- _Request_
Give the number of lines that contain "GDPagri" in the listing, and write nothing else.

- _Input for this task_
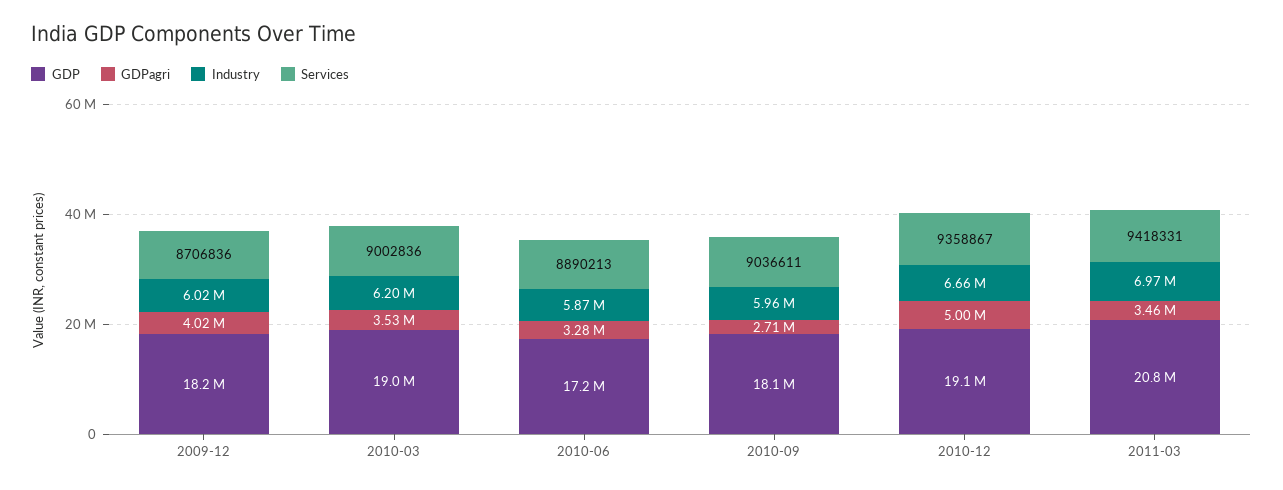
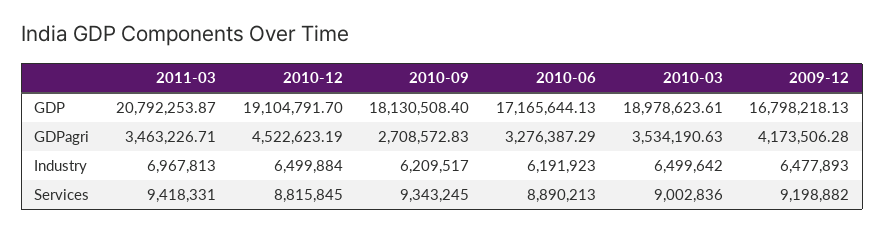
GDP, 2009-12: 18200000 -> 16798218.13
GDPagri, 2009-12: 4020000 -> 4173506.28
Industry, 2009-12: 6020000 -> 6477893
Services, 2009-12: 8706836 -> 9198882
Industry, 2010-03: 6200000 -> 6499642
Industry, 2010-06: 5870000 -> 6191923
Industry, 2010-09: 5960000 -> 6209517
Services, 2010-09: 9036611 -> 9343245
GDPagri, 2010-12: 5000000 -> 4522623.19
Industry, 2010-12: 6660000 -> 6499884
Services, 2010-12: 9358867 -> 8815845

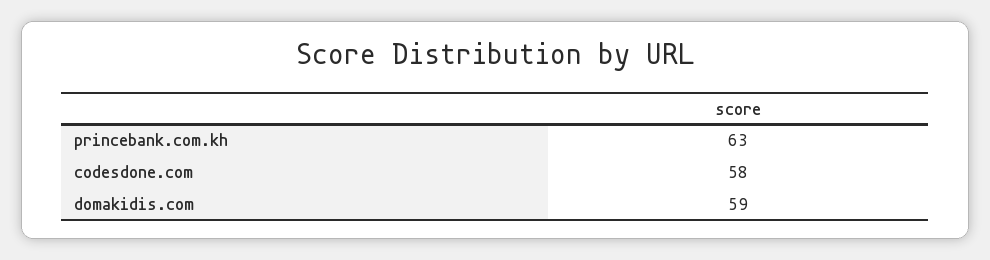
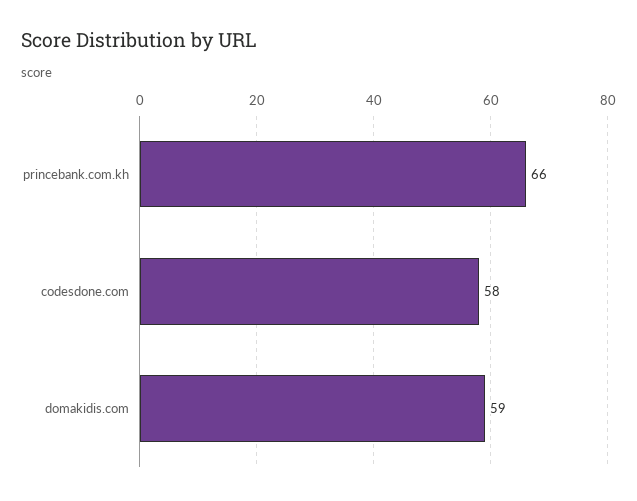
princebank.com.kh: 63 -> 66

- _Exercise answer_
2